Editorial Comment to Nutcracker syndrome as the main cause of left renal vein thrombus and pulmonary thromboembolism
2021; Wiley; Volume: 5; Issue: 1 Linguagem: Inglês
10.1002/iju5.12381
ISSN2577-171X
AutoresTakanori Sekito, Takuya Sadahira,
Tópico(s)Cardiac Arrhythmias and Treatments
ResumoThe current article reported a rare case of left renal vein thrombus (LRVT) and pulmonary thromboembolism (PTE) that were considered to be caused by nutcracker syndrome (NS).1 There have been a few case reports of LRVT caused by NS. This case has potential importance to alert urologists to keep in mind that NS can cause thromboembolism, such as LRVT and PTE, which can be fatal. In this case, the patient's sedentary job as a long-distance truck driver was not only a predisposing prothrombotic factor for LRVT, but also a risk factor to exacerbate his flank pain. Sitting for long periods of time can lead to blood congestion causing hypercoagulability and eventually venous thrombosis.

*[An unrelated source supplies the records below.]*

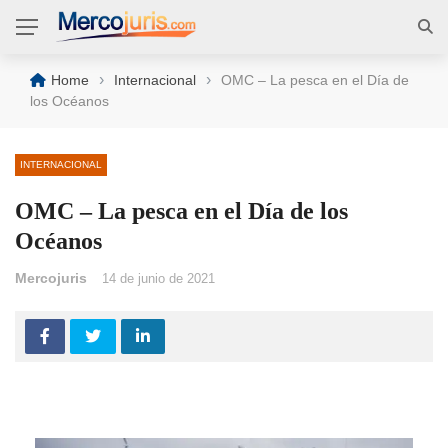
›
›
Home
Internacional
OMC – La pesca en el Día de
los Océanos
INTERNACIONAL
OMC – La pesca en el Día de los
Océanos
Mercojuris
14 de junio de 2021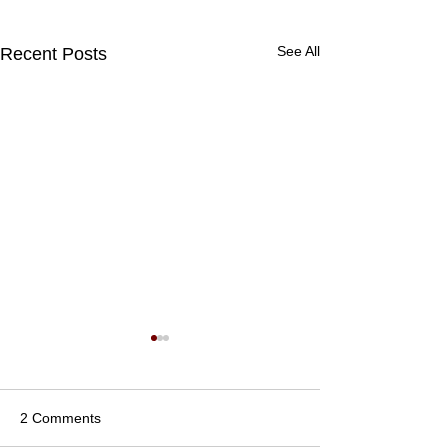
See All
Recent Posts
2 Comments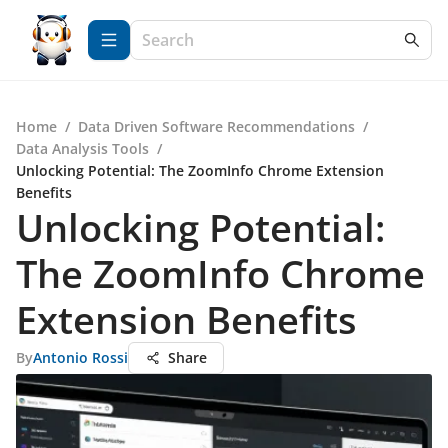
Home
/
Data Driven Software Recommendations
/
Data Analysis Tools
/
Unlocking Potential: The ZoomInfo Chrome Extension
Benefits
Unlocking Potential:
The ZoomInfo Chrome
Extension Benefits
By
Antonio Rossi
Share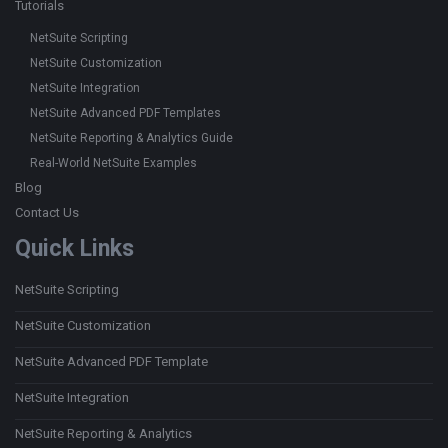
Tutorials
NetSuite Scripting
NetSuite Customization
NetSuite Integration
NetSuite Advanced PDF Templates
NetSuite Reporting & Analytics Guide
Real-World NetSuite Examples
Blog
Contact Us
Quick Links
NetSuite Scripting
NetSuite Customization
NetSuite Advanced PDF Template
NetSuite Integration
NetSuite Reporting & Analytics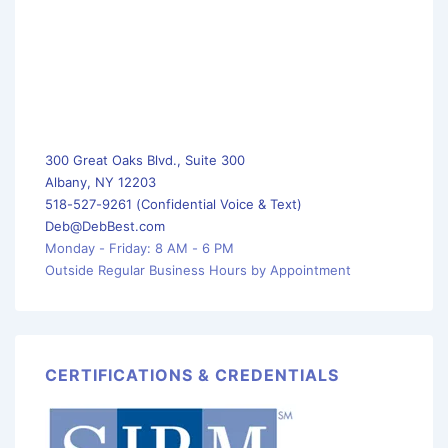
300 Great Oaks Blvd., Suite 300
Albany, NY 12203
518-527-9261 (Confidential Voice & Text)
Deb@DebBest.com
Monday - Friday: 8 AM - 6 PM
Outside Regular Business Hours by Appointment
CERTIFICATIONS & CREDENTIALS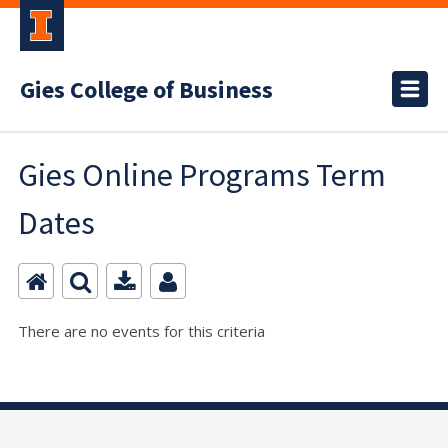
Gies College of Business
Gies Online Programs Term
Dates
There are no events for this criteria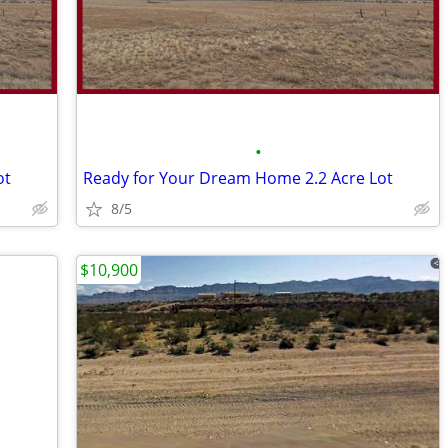
•
ot
Ready for Your Dream Home 2.2 Acre Lot
8/5
$10,900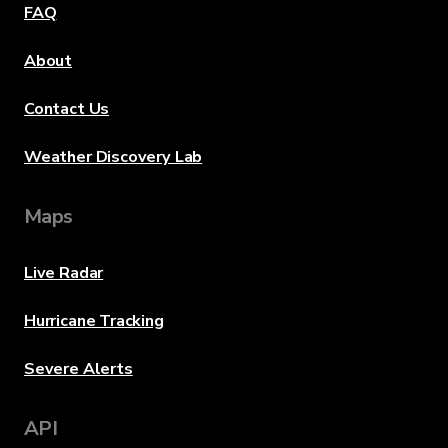
FAQ
About
Contact Us
Weather Discovery Lab
Maps
Live Radar
Hurricane Tracking
Severe Alerts
API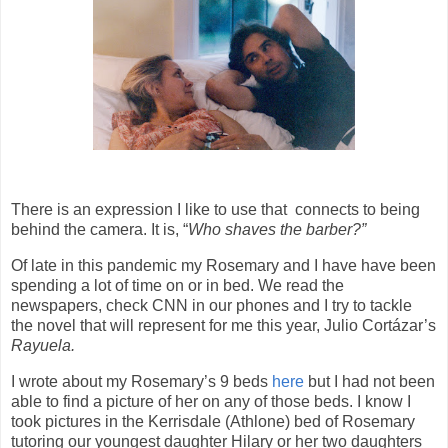
There is an expression I like to use that
connects to being
behind the camera. It is, “
Who shaves the barber?”
Of late in this pandemic my Rosemary and I have have been
spending a lot of time on or in bed. We read the
newspapers, check CNN in our phones and I try to tackle
the novel that will represent for me this year, Julio Cortázar’s
Rayuela.
I wrote about my Rosemary’s 9 beds
here
but I had not been
able to find a picture of her on any of those beds. I know I
took pictures in the Kerrisdale (Athlone) bed of Rosemary
tutoring our youngest daughter Hilary or her two daughters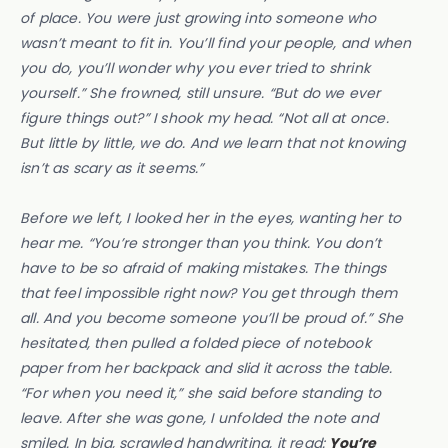
of place. You were just growing into someone who
wasn’t meant to fit in. You’ll find your people, and when
you do, you’ll wonder why you ever tried to shrink
yourself.” She frowned, still unsure. “But do we ever
figure things out?” I shook my head. “Not all at once.
But little by little, we do. And we learn that not knowing
isn’t as scary as it seems.”
Before we left, I looked her in the eyes, wanting her to
hear me. “You’re stronger than you think. You don’t
have to be so afraid of making mistakes. The things
that feel impossible right now? You get through them
all. And you become someone you’ll be proud of.” She
hesitated, then pulled a folded piece of notebook
paper from her backpack and slid it across the table.
“For when you need it,” she said before standing to
leave. After she was gone, I unfolded the note and
smiled. In big, scrawled handwriting, it read:
You’re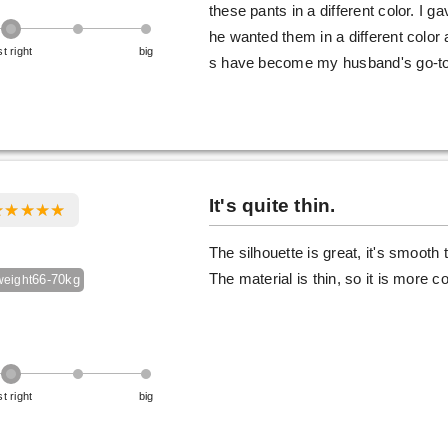
these pants in a different color. I g
he wanted them in a different color
st right
big
s have become my husband's go-to 
It's quite thin.
The silhouette is great, it's smooth
The material is thin, so it is more 
66-70kg
weight
st right
big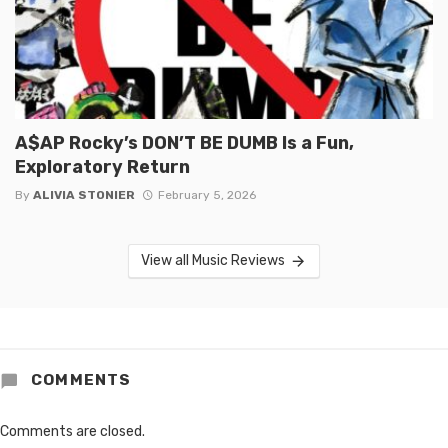
A$AP Rocky’s DON’T BE DUMB Is a Fun,
Exploratory Return
By
ALIVIA STONIER
February 5, 2026
View all Music Reviews
COMMENTS
Comments are closed.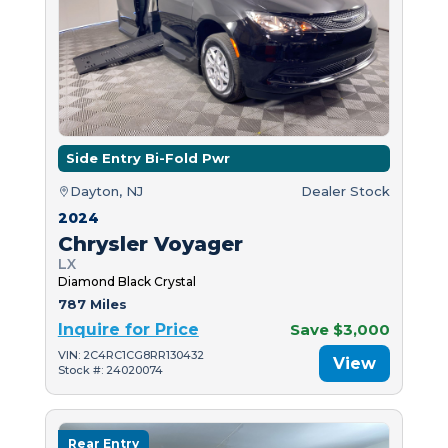
Side Entry Bi-Fold Pwr
Dayton, NJ
Dealer Stock
2024
Chrysler Voyager
LX
Diamond Black Crystal
787 Miles
Inquire for Price
Save $3,000
VIN: 2C4RC1CG8RR130432
View
Stock #: 24020074
Rear Entry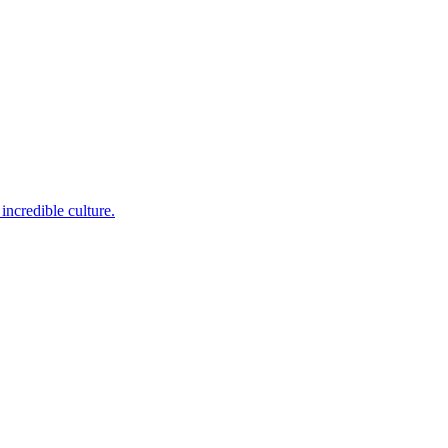
incredible culture.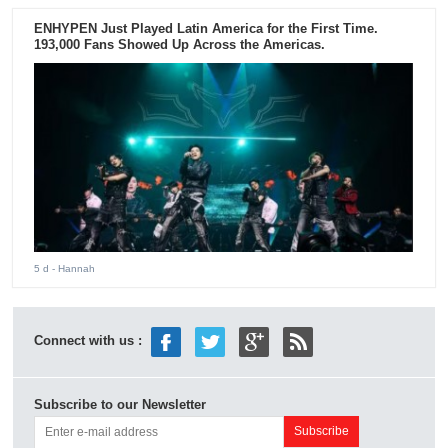
ENHYPEN Just Played Latin America for the First Time.
193,000 Fans Showed Up Across the Americas.
5 d
- Hannah
Connect with us :
Subscribe to our Newsletter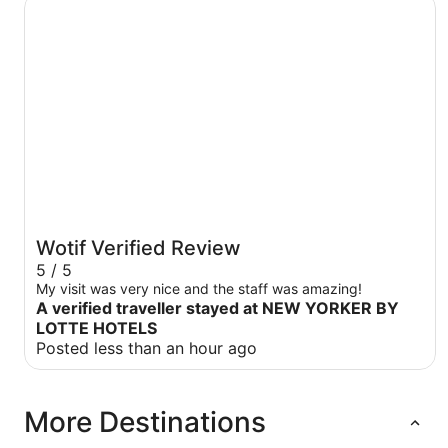
NEW YORKER BY LOTTE HOTELS
Wotif Verified Review
5 / 5
My visit was very nice and the staff was amazing!
A verified traveller stayed at NEW YORKER BY
LOTTE HOTELS
Posted less than an hour ago
More Destinations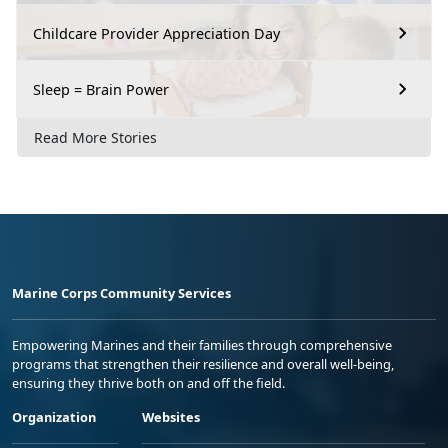
Childcare Provider Appreciation Day
Sleep = Brain Power
Read More Stories
Marine Corps Community Services
Empowering Marines and their families through comprehensive
programs that strengthen their resilience and overall well-being,
ensuring they thrive both on and off the field.
Organization
Websites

Entrapment in the left renal vein (LRV) is an anatomic condition which causes obstruction in blood flow, quite possibly facilitating LRVT. Moreover, compression of the LRV can cause symptoms to manifest as flank pain or hematuria and establish the clinical diagnosis of NS.2 The flank pain is visceral pain related to LRV dilation and increased pressure in the LRV. This pain can be aggravated by sitting.3 The patient had a severe complication of PTE related to NS in which conservative treatment with an anticoagulant was very effective in resolving the LRVT and PTE. Anticoagulant therapy is indeed the primary approach to treating thromboembolism in patients with NS; however, considering the treatments for NS is also essential for preventing/reducing the recurrence risk of thromboembolism. In patients with NS, depending on the severity of symptoms, individualized treatments are available, such as conservative management, interventional endovascular approaches, and surgery.4 With respect to interventional endovascular approaches, placement of endovascular stents is less invasive; however, some complications, such as restenosis, stent migration, and thrombosis, should be noted. A recent paper reported a new and effective method using 3D-printed extravascular stenting of the LRV for patients with NS.5 This novel method is an accurate and personalized treatment for treating NS; however, the optimal treatments for NS have not been established, and additional studies describing long-term posttreatment outcomes are needed. The authors declare no conflict of interest.